[Text to read]
MUMBAI: The realty sector is pleased as punch with the budget continuing to focus on affordable housing. The finance ministry proposed three significant measures to boost the housing sector in general and rental housing in particular alongside tax goodies.
The budget this time has massively increased the income tax exemption limits to Rs 12 lakh per annum under the new tax regime, which will encourage people to invest in real estate in general and housing in particular.
The second give-away of allowing homeowners to mark two homes as self-occupied (provided one is not rented out, and claim nil valuation), is a big boost to rental housing.
The third measure of more than doubling the income tax cap on rental income to Rs 6 lakh from next fiscal from Rs 2.4 lakh now, will give another leg-up to rental housing both for homeowners as well as for those taking homes on rent.
In effect, the second measure of allowing nil valuation of two homes is more of a process easing than actual tax benefits, though.
Until fiscal 2019, the threshold on tax deducted at source or TDS for rental incomes was Rs 1.8 lakh per year, as per Section 194-I of the Income Tax Act, while the extant income tax exemption limit is capped at Rs 7 lakh provided one chooses to be in the new tax regime.
The optimism spawns from the fact that as many as three-quarters of the 30 million taxpayers are in the new regime, according to Finance and Revenue Secretary Tuhin Kanta Pandey.
In the budget, the finance minister Nirmala Sitharaman has made three big tax giveaways—increasing the threshold for no tax to Rs 12 lakh, the cap on tax-deducted at source (TDS) on income from rentals to Rs 6 lakh from Rs 2.40 lakh and allowing anyone to own two houses and claim no tax liability on both by marking them as nil value provided the one of the two units is not rented.

[Dataset]
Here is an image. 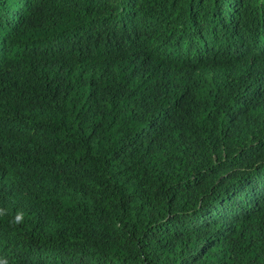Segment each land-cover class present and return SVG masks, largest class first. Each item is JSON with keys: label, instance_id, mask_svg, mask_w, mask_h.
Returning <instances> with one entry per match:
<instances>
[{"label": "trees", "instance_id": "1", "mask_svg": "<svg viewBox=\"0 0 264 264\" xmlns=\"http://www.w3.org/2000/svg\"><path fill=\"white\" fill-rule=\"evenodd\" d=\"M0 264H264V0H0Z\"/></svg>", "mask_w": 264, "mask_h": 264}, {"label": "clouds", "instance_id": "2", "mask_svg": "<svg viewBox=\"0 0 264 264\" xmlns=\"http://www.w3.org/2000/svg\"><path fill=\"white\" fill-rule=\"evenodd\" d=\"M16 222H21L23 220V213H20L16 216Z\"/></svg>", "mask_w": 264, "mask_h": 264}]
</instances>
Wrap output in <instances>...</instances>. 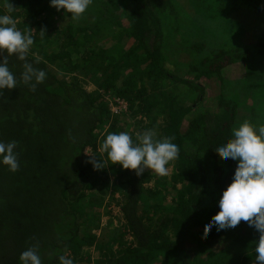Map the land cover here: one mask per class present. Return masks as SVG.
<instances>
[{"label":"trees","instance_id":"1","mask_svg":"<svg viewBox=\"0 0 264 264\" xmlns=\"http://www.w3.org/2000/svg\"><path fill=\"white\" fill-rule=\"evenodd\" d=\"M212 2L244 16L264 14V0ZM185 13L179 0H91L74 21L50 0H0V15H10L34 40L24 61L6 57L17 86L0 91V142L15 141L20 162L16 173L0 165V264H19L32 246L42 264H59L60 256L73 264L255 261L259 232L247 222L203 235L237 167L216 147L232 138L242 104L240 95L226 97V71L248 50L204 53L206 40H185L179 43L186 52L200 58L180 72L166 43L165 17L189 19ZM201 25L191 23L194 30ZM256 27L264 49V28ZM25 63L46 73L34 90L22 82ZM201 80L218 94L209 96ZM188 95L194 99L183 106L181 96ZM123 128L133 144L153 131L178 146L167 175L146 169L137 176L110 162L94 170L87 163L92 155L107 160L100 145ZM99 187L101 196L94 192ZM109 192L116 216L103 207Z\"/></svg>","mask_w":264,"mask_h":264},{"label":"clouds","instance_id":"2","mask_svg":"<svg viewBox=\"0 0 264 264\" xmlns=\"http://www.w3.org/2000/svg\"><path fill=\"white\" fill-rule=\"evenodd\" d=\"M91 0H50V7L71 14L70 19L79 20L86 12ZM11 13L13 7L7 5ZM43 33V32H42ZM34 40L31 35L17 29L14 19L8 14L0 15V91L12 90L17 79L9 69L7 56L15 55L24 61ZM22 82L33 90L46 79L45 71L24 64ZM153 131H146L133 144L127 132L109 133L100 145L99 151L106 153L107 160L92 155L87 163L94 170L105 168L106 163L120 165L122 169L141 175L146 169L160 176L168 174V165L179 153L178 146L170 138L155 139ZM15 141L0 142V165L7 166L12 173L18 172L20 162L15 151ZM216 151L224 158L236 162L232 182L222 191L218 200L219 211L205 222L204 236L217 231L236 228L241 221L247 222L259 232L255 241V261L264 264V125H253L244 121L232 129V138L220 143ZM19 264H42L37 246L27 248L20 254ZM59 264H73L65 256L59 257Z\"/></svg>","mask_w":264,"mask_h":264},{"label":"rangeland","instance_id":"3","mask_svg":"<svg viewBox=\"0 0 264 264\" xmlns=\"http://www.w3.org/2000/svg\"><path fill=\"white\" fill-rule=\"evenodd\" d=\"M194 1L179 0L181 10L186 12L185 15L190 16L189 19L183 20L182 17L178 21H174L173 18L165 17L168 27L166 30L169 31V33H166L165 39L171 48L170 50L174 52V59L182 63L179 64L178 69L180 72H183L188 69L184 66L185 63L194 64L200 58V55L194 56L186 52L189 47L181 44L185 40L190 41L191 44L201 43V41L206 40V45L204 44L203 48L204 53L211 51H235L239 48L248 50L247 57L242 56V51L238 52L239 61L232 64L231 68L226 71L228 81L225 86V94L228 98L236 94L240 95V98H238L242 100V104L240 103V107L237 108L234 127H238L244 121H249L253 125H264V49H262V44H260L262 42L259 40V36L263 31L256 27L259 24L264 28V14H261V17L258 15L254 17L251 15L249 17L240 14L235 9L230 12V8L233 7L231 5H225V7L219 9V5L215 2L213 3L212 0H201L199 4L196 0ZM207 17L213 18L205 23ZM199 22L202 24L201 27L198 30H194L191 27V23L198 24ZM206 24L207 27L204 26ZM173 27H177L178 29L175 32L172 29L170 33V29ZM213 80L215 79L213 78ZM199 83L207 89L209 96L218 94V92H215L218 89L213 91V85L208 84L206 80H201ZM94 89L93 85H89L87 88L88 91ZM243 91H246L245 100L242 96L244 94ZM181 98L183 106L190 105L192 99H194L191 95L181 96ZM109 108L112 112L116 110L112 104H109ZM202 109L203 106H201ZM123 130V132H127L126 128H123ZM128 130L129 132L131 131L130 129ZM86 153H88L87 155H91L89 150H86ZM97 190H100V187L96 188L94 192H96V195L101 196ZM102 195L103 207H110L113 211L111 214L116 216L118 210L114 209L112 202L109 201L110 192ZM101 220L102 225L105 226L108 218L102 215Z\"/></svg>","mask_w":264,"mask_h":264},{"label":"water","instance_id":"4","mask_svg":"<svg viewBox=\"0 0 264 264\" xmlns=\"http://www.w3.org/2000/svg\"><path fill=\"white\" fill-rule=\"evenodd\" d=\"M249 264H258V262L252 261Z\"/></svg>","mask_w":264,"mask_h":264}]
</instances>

[Goal 1] In the budget article, what share of taxpayers does Finance and Revenue Secretary Tuhin Kanta Pandey say are in the new tax regime?
[Goal 2] Please repeat the stretch of the budget article from "Until fiscal 2019, the" through "is not rented.".
[Goal 3] Sum up the budget article in two sentences.

[Full response 1] Three-quarters of the 30 million taxpayers.

[Full response 2]
Until fiscal 2019, the threshold on tax deducted at source or TDS for rental incomes was Rs 1.8 lakh per year, as per Section 194-I of the Income Tax Act, while the extant income tax exemption limit is capped at Rs 7 lakh provided one chooses to be in the new tax regime.
The optimism spawns from the fact that as many as three-quarters of the 30 million taxpayers are in the new regime, according to Finance and Revenue Secretary Tuhin Kanta Pandey.
In the budget, the finance minister Nirmala Sitharaman has made three big tax giveaways—increasing the threshold for no tax to Rs 12 lakh, the cap on tax-deducted at source (TDS) on income from rentals to Rs 6 lakh from Rs 2.40 lakh and allowing anyone to own two houses and claim no tax liability on both by marking them as nil value provided the one of the two units is not rented.

[Full response 3] The budget raises the income tax exemption limit to Rs 12 lakh under the new tax regime. It also lets homeowners mark two homes as self-occupied with nil valuation if one is not rented out, and more than doubles the cap on rental income to Rs 6 lakh from Rs 2.4 lakh, measures the realty sector expects to boost housing and rental housing, though the nil valuation is more of a process easing than an actual tax benefit.